Knowing what form to file for LLC is important if you're planning to start a new limited liability company.

How to Form an LLC: Overview

Many people think forming an LLC, or limited liability company, is much more difficult than it really is. In reality, creating a new LLC is a matter of completing a few simple steps:

  • Select a name for your company that is available for use and meets your state's specific naming requirements for an LLC.
  • File the required paperwork in your state.
  • Pay any required filing fees.
  • Draft an operating agreement for your LLC that outlines the rights and responsibilities of the company's members.
  • In certain states, publish a notice of intent to form a new limited liability company.
  • Obtain any licenses or permits required for your company, where applicable.
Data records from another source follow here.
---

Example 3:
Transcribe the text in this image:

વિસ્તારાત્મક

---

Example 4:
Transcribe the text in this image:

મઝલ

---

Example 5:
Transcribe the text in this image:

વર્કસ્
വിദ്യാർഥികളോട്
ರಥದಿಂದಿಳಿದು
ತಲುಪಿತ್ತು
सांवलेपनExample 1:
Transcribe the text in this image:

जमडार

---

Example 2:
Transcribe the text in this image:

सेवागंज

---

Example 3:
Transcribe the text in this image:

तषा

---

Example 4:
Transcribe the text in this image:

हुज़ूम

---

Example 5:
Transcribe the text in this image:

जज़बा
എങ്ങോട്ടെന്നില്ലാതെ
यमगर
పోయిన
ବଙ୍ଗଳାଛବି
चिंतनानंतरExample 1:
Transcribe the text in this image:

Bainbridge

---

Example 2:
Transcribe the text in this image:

How to Form an LLC: Choose a Name for Your LLC

Your company's name needs to meet certain rules required by your specific state. In most cases, these requirements are determined by your local secretary of state. Specific requirements may vary from one state to another but, generally speaking, your company's name will need to adhere to the following:

  • Your company's name must be unique and easily distinguishable from the name of any other company currently operating in the state.
  • Your company name should end with a designator, such as "Limited Liability Company," "LLC," or "L.L.C."
  • Your company name should not include certain prohibited works such as "Bank," "Insurance," or "Corporation."
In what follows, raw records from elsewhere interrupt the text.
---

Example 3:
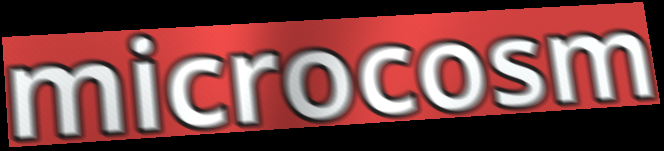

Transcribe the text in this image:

microcosm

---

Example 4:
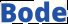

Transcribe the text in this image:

Bode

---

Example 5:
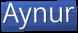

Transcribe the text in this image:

Aynur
The applicable office, usually the secretary of state, will be able to provide you with information about how to determine whether your intended company name is available for use. In most cases, you'll be able to reserve your company's name for a short time until you are able to file your articles of organization. Keep in mind, however, that there is usually a small fee associated with this service.

Beyond making sure your company's name meets local state requirements, you'll want to make sure it doesn't violate any trademarks of an existing company. It's not typically necessary to register your company's name with the state once you've identified a suitable one for your business. This is typically handled automatically when you file your company's articles of organization.
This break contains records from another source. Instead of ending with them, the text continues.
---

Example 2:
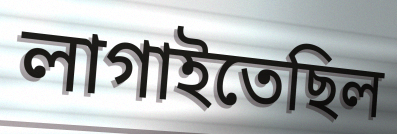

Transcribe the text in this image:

লাগাইতেছিল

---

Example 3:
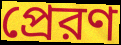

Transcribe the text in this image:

প্রেরণ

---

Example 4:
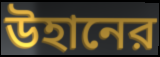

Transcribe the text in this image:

উহানের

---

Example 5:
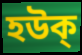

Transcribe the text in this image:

হউক্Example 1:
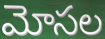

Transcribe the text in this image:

మోసల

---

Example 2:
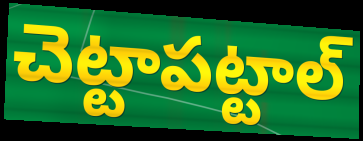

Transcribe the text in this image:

చెట్టాపట్టాల్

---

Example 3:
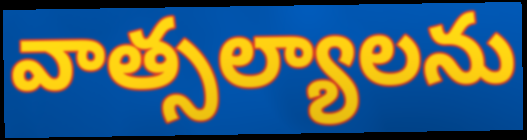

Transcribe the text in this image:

వాత్సల్యాలను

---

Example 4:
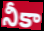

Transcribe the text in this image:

నీకా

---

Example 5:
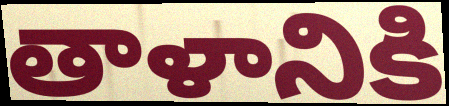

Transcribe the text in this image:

తాళానికి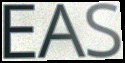
EASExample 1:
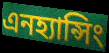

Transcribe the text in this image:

এনহ্যান্সিং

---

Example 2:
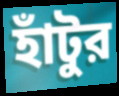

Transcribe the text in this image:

হাঁটুর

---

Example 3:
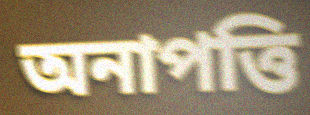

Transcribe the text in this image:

অনাপত্তি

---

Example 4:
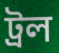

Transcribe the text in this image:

ট্রল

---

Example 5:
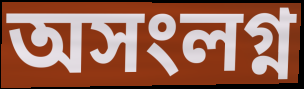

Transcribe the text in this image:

অসংলগ্ন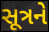
સૂત્રને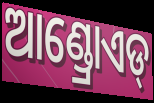
ଆଣ୍ଡ୍ରୋଏଡ୍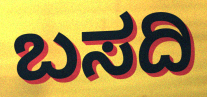
ಬಸದಿ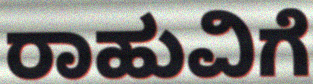
ರಾಹುವಿಗೆ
How to Form an LLC: File Articles of Organization

Once you've decided on a name for your limited liability company, you'll need to file your articles of organization with the appropriate office in your state. Articles of organization are also sometimes referred to as the company's "Certificate of Formation" or "Certificate of Organization." Regardless of the name your state uses to describe this document, it is a requirement when creating a limited liability company in every state.

Some people may consider the fact that you have to pay filing fees when you submit your company's articles of organization to be a disadvantage compared to partnership and sole proprietorship business structures. In most states, however, these fees are relatively low. Filing fees rarely cost more than $100 although some states have additional fees. For example, in the state of California, LLC members are charged an additional $800 for annual taxes in addition to the original filing fee.

The articles of organization for a limited liability company are usually quite simple and don't need to be long. It's usually possible to prepare them by yourself with just a few minutes of effort. You'll simply need to fill in a few blank spaces and check off a few boxes on a template that most states make available for you to use.

Most articles of organization will include the following simple items:

  • The name of your company
  • Your company's address
  • The names of the company's owners or members

In most cases, all the LLC's members will be involved in preparing and signing the company's articles of organization. Alternatively, however, the LLC members may appoint a single person to handle this on their behalf.

You'll also most likely need to include the name and address of your company's designated registered agent. A registered agent is a specific individual who has agreed to participate in legal correspondence on behalf of your LLC and its members, specifically in the event that legal action is taken against the company.